◆ Provided data
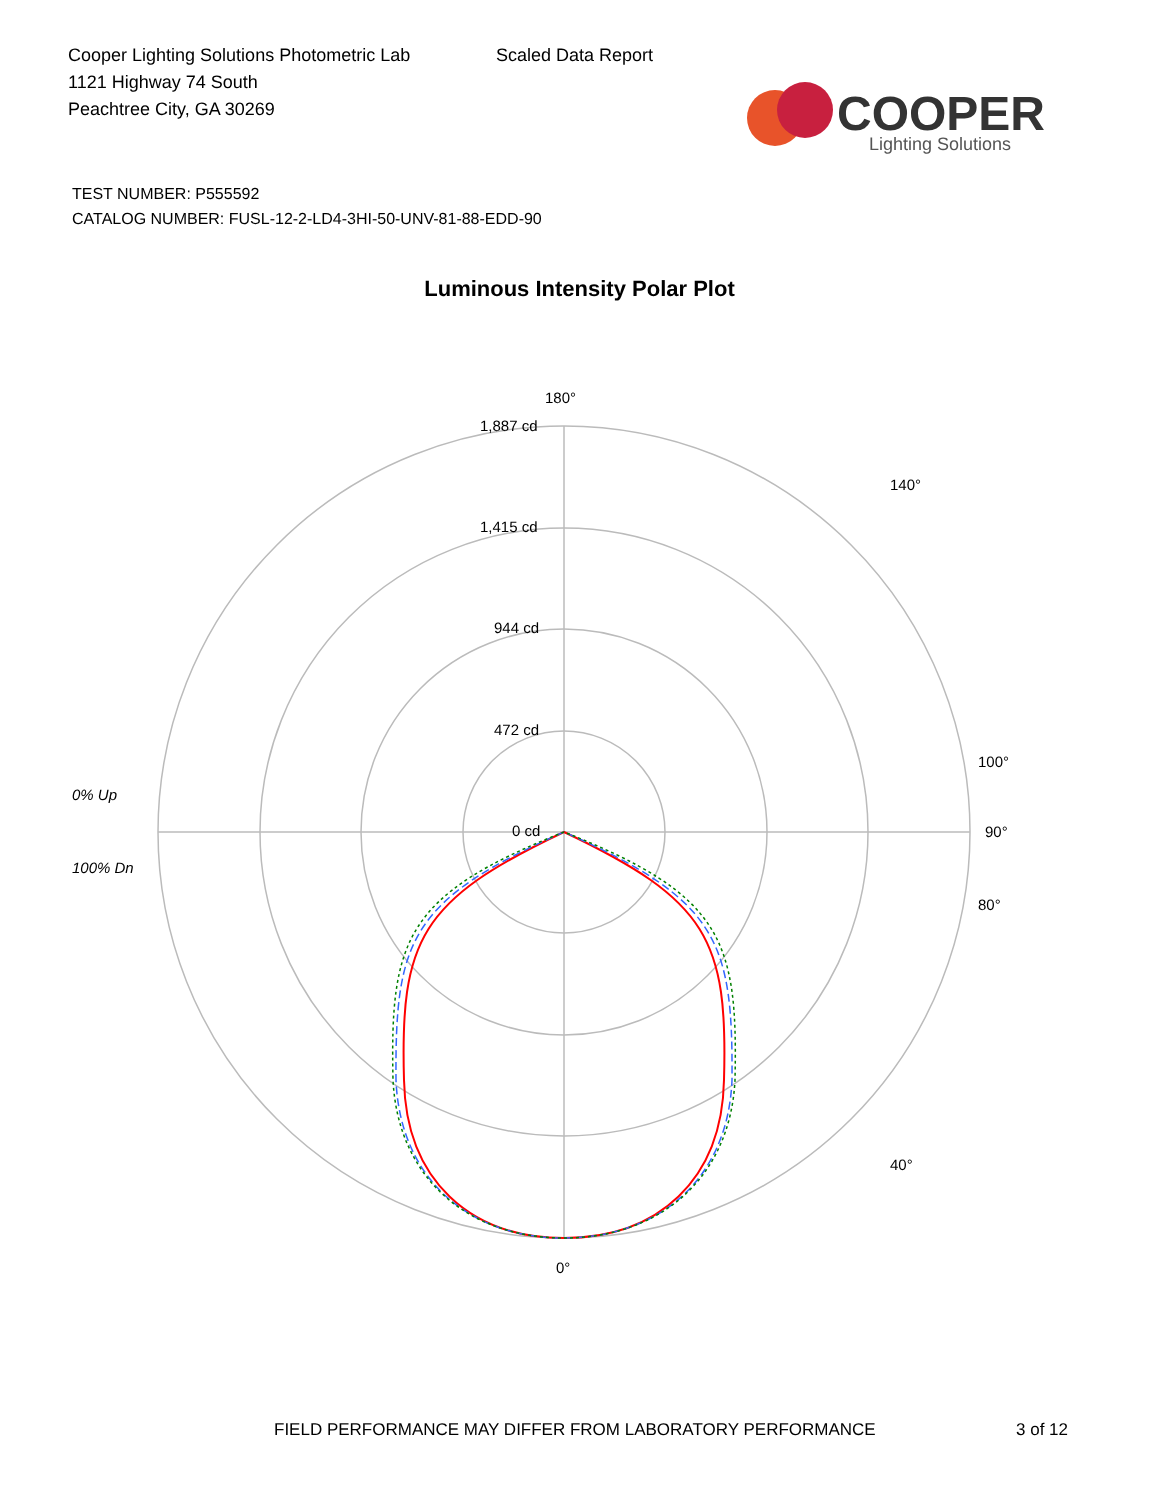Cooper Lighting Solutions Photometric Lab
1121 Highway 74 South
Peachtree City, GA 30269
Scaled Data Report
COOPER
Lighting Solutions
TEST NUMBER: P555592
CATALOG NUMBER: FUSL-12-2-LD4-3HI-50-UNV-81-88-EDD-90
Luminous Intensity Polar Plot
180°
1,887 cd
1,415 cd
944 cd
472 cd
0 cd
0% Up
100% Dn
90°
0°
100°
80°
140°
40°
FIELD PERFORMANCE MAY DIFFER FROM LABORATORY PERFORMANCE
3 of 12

◆ Exercise objective
In the entries above, copy the lines from the one that contains "CATALOG NUMBER: FUSL-12-2-LD4-3HI-50-UNV-81-88-EDD-90" through the last line, exactly as they appear.

◆ Exercise result
CATALOG NUMBER: FUSL-12-2-LD4-3HI-50-UNV-81-88-EDD-90
Luminous Intensity Polar Plot
180°
1,887 cd
1,415 cd
944 cd
472 cd
0 cd
0% Up
100% Dn
90°
0°
100°
80°
140°
40°
FIELD PERFORMANCE MAY DIFFER FROM LABORATORY PERFORMANCE
3 of 12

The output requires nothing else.